START Selected excerpt

If ever I become a little blasé about the privilege of our permanent pitch at Highbury, providing a rare treat of a trip to the Home of Football for a youngster like Jamal is always the best remedy. It's extremely gratifying to witness the familiar floodlit scene with an innocent youngster's wide-eyed wonderment. I positively revel in this vicarious thrill which is guaranteed to revive many of my own goose-bump memories. It was therefore for this lad that I was most gutted on Sunday, as he missed out on the high-five festivities and the euphoria which would have resulted from a goal by the Gunners.
Few would have blinked if we had drawn up at Birmingham and beaten Fulham 3-0 at home. However obviously after such an amazing week of football, Sunday's game was always likely to be something of an anticlimax. With the other two contenders about to take points off one another it was hard not to be disappointed with this scoreless draw. Poor Jamal! The Arsenal have scored in 46 league encounters at Highbury since the last time we drew a blank at home to Boro all the way back in April 2001. So it was bound to happen again at some point but it was just maddening that it was Jamal's misfortune to fall victim to Murphy's Law.

END Selected excerpt
START Given information

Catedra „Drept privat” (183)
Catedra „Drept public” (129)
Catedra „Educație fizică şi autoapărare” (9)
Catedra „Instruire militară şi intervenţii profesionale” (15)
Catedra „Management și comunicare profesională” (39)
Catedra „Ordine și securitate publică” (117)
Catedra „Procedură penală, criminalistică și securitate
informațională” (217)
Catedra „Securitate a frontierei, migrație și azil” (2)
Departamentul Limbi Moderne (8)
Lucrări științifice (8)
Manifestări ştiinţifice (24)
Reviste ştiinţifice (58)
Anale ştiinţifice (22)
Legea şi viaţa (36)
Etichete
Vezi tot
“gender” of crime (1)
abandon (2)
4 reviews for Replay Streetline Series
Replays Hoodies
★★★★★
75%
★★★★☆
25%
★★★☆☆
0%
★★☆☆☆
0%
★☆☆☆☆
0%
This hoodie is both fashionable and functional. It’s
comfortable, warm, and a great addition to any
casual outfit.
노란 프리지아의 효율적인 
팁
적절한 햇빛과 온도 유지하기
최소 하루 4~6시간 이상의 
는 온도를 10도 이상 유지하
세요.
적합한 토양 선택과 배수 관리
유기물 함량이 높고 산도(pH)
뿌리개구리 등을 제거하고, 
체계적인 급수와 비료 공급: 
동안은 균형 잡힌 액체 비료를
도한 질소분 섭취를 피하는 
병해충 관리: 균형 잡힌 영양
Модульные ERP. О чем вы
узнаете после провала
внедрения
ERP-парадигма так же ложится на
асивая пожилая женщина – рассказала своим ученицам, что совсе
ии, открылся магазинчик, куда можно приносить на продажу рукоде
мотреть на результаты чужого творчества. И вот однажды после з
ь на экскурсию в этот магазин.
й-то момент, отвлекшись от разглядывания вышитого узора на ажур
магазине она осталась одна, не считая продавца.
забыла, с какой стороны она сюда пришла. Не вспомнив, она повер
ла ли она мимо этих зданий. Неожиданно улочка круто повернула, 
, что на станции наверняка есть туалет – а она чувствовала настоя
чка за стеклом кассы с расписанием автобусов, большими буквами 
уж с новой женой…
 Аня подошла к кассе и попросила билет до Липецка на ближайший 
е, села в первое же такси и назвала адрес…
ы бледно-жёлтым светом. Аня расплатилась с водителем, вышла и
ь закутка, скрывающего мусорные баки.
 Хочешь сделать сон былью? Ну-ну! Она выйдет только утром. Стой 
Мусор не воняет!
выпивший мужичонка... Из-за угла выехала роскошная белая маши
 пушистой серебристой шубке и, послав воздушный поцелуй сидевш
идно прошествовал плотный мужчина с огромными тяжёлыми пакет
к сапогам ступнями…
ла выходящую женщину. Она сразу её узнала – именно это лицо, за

END Given information

Work to complete: Rewrite the Arsenal passage, everything from "Few would have" down to "to Murphy's Law.", swapping "maddening" for "frustrating". The material has nothing to do with the Arsenal passage.

Solution to the problem:
Few would have blinked if we had drawn up at Birmingham and beaten Fulham 3-0 at home. However obviously after such an amazing week of football, Sunday's game was always likely to be something of an anticlimax. With the other two contenders about to take points off one another it was hard not to be disappointed with this scoreless draw. Poor Jamal! The Arsenal have scored in 46 league encounters at Highbury since the last time we drew a blank at home to Boro all the way back in April 2001. So it was bound to happen again at some point but it was just frustrating that it was Jamal's misfortune to fall victim to Murphy's Law.